Dall’altra parte, in Castilla, si stanno tenendo nello stesso momento le elezioni presidenziali. Florentino si sa, è uno che vuole sempre e solo vincere e Figo è il mezzo per arrivare alla ‘casa Blanca’. “Ci sono due modi di vincere, vincere con lettere minuscole o farlo con le maiuscole. Noi, che siamo al Real Madrid da generazioni, abbiamo sempre scelto la seconda opzione. Io voglio solo riportare il club ad avere quel prestigio internazionale per cui in tutto il mondo è conosciuto”. Questo era lo slogan per arrivare alla vittoria.

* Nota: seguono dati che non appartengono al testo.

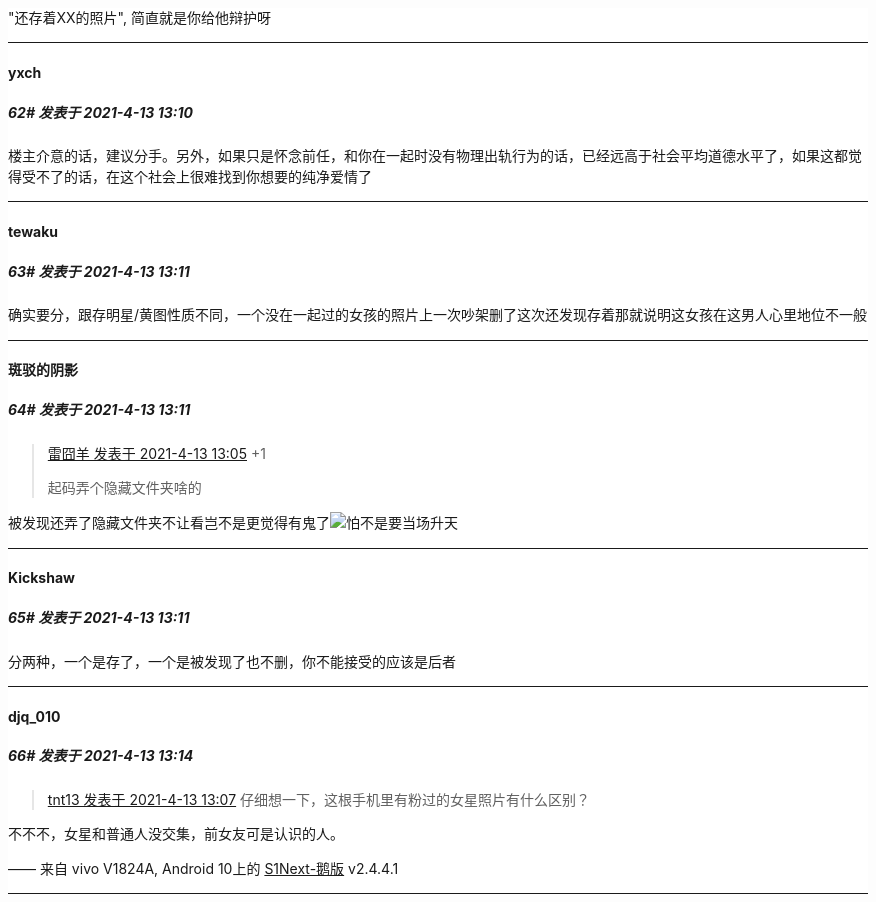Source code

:  "还存着XX的照片", 简直就是你给他辩护呀


-----

####  yxch  
##### 62#       发表于 2021-4-13 13:10


楼主介意的话，建议分手。另外，如果只是怀念前任，和你在一起时没有物理出轨行为的话，已经远高于社会平均道德水平了，如果这都觉得受不了的话，在这个社会上很难找到你想要的纯净爱情了


-----

####  tewaku  
##### 63#       发表于 2021-4-13 13:11


确实要分，跟存明星/黄图性质不同，一个没在一起过的女孩的照片上一次吵架删了这次还发现存着那就说明这女孩在这男人心里地位不一般


-----

####  斑驳的阴影  
##### 64#       发表于 2021-4-13 13:11


<blockquote><a href="httphttps://bbs.saraba1st.com/2b/forum.php?mod=redirect&amp;goto=findpost&amp;pid=50922922&amp;ptid=1998751" target="_blank">雷囧羊 发表于 2021-4-13 13:05</a>
+1

起码弄个隐藏文件夹啥的</blockquote>
被发现还弄了隐藏文件夹不让看岂不是更觉得有鬼了<img src="https://static.saraba1st.com/image/smiley/face2017/067.png" referrerpolicy="no-referrer">怕不是要当场升天


-----

####  Kickshaw  
##### 65#       发表于 2021-4-13 13:11


分两种，一个是存了，一个是被发现了也不删，你不能接受的应该是后者


-----

####  djq_010  
##### 66#       发表于 2021-4-13 13:14


<blockquote><a href="httphttps://bbs.saraba1st.com/2b/forum.php?mod=redirect&amp;goto=findpost&amp;pid=50922945&amp;ptid=1998751" target="_blank">tnt13 发表于 2021-4-13 13:07</a>
仔细想一下，这根手机里有粉过的女星照片有什么区别？</blockquote>
不不不，女星和普通人没交集，前女友可是认识的人。

—— 来自 vivo V1824A, Android 10上的 [S1Next-鹅版](https://github.com/ykrank/S1-Next/releases) v2.4.4.1


-----
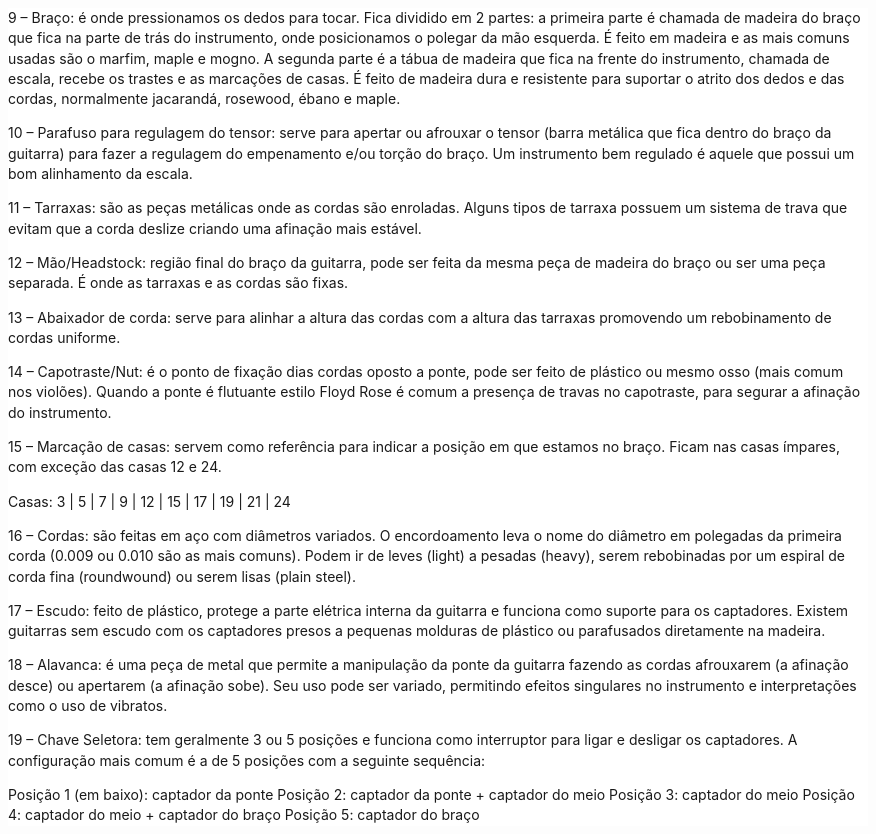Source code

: 
9 – Braço: é onde pressionamos os dedos para tocar. Fica dividido em 2 partes: a primeira parte é chamada de madeira do braço que fica na parte de trás do instrumento, onde posicionamos o polegar da mão esquerda. É feito em madeira e as mais comuns usadas são o marfim, maple e mogno. A segunda parte é a tábua de madeira que fica na frente do instrumento, chamada de escala, recebe os trastes e as marcações de casas. É feito de madeira dura e resistente para suportar o atrito dos dedos e das cordas, normalmente jacarandá, rosewood, ébano e maple.











10 – Parafuso para regulagem do tensor: serve para apertar ou afrouxar o tensor (barra metálica que fica dentro do braço da guitarra) para fazer a regulagem do empenamento e/ou torção do braço. Um instrumento bem regulado é aquele que possui um bom alinhamento da escala.



11 – Tarraxas: são as peças metálicas onde as cordas são enroladas. Alguns tipos de tarraxa possuem um sistema de trava que evitam que a corda deslize criando uma afinação mais estável.

12 – Mão/Headstock: região final do braço da guitarra, pode ser feita da mesma peça de madeira do braço ou ser uma peça separada. É onde as tarraxas e as cordas são fixas.

13 – Abaixador de corda: serve para alinhar a altura das cordas com a altura das tarraxas promovendo um rebobinamento de cordas uniforme.

14 – Capotraste/Nut: é o ponto de fixação dias cordas oposto a ponte, pode ser feito de plástico ou mesmo osso (mais comum nos violões). Quando a ponte é flutuante estilo Floyd Rose é comum a presença de travas no capotraste, para segurar a afinação do instrumento.

15 – Marcação de casas: servem como referência para indicar a posição em que estamos no braço. Ficam nas casas ímpares, com exceção das casas 12 e 24.

Casas: 3 | 5 | 7 | 9 | 12 | 15 | 17 | 19 | 21 | 24

16 – Cordas: são feitas em aço com diâmetros variados. O encordoamento leva o nome do diâmetro em polegadas da primeira corda (0.009 ou 0.010 são as mais comuns). Podem ir de leves (light) a pesadas (heavy), serem rebobinadas por um espiral de corda fina (roundwound) ou serem lisas (plain steel).

17 – Escudo: feito de plástico, protege a parte elétrica interna da guitarra e funciona como suporte para os captadores. Existem guitarras sem escudo com os captadores presos a pequenas molduras de plástico ou parafusados diretamente na madeira.

18 – Alavanca: é uma peça de metal que permite a manipulação da ponte da guitarra fazendo as cordas afrouxarem (a afinação desce) ou apertarem (a afinação sobe). Seu uso pode ser variado, permitindo efeitos singulares no instrumento e interpretações como o uso de vibratos.

19 – Chave Seletora: tem geralmente 3 ou 5 posições e funciona como interruptor para ligar e desligar os captadores. A configuração mais comum é a de 5 posições com a seguinte sequência:

Posição 1 (em baixo): captador da ponte
Posição 2: captador da ponte + captador do meio
Posição 3: captador do meio
Posição 4: captador do meio + captador do braço
Posição 5: captador do braço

È così fu. Il Real diventò quello dei Galacticos, di cui Figo fu il primo diamante. 

 

 

 

 

Già, perché Florentino Perez pagò la clausola da 60 milioni di euro,mettendo la parola fine a una telenovela che da mesi stava spaccando in due l’opinione pubblica spagnola. Pomo della discordia fu un contratto, di cui Figo ha negato per anni di sapere l’esistenza. Anche perché il ragazzo, fino ai giorni precedenti alla chiusura dell’affare, continuava a dire che sarebbe rimasto al Barcellona o comunque a non prendere una posizione. Caos totale. Luis Figo divenne Giuda, accusato di aver tradito e di aver illuso i tifosi con bugie e segreti. Passerà alla storia come il Grande Tradimento. Tanto che al Camp Nou, al primo Clasico da ex, gli verrà tirata addosso una testa di maiale. No, nessuno da quelle parti lo dimenticherà mai. 

 

 

 

Rinnova, va via, resta, smentisce, conferma. Nei giorni precedenti alla chiusura della trattativa non si capisce nulla e la confusione del giocatore non aiuta: prima rilascia un’intervista a Sport in cui dice che sarebbe rimasto a Barcellona. Quindi discorso chiuso, resta. Macché. Neanche ventiquattro ore dopo, parla a Marca dicendo di non sapere nulla su quello che sarebbe stato il suo futuro. Da qui i tifosi blaugrana iniziano a prendersela. Si sentono spaesati, traditi, in un certo senso vuoti. “La Gran Trascinó” ebbe inizio in quei giorni. Il grande Tradimento. E nessuno glielo ha mai perdonato. 

 

 

 

Luis Figo ha unito e diviso. A volte ha ingannato chi aveva davanti, come faceva con i difensori a suon di finte e dribbling. Ne è sempre uscito a testa alta, anche dalla confusione. È stato capace di rompere un tabù storico, di togliere un velo che durava da un secolo: per un grande giocatore non ci sono tratte o mete impossibili. Neanche se la chiamata è quella degli eterni rivali, che in questo caso però sono i più forti di tutti. Il portoghese è riuscito nell’impresa di far innamorare prima il Camp Nou e poi il Bernabeu, grazie a un talento puro, un po’ romantico e un po’ retro. Un giocatore di altri tempi che sapeva adattarsi benissimo ai ritmi del suo presente, capace di capire l’evoluzione del calcio a cavallo degli anni duemila. In campo è stato - ma lo è anche oggi al di fuori del calcio - un personaggio moderno, colto, scaltro, un perfetto assistman e un gran discepolo del se, inteso sia come artista del pallone che come professionista a tutto tondo. Ci ha insegnato che le bandiere si scuciono molto più facilmente di quello che si pensa e che a volte l’amore della gente non basta. Rivoluzionario, che ha spalancato le porte a una nuova era del mercato.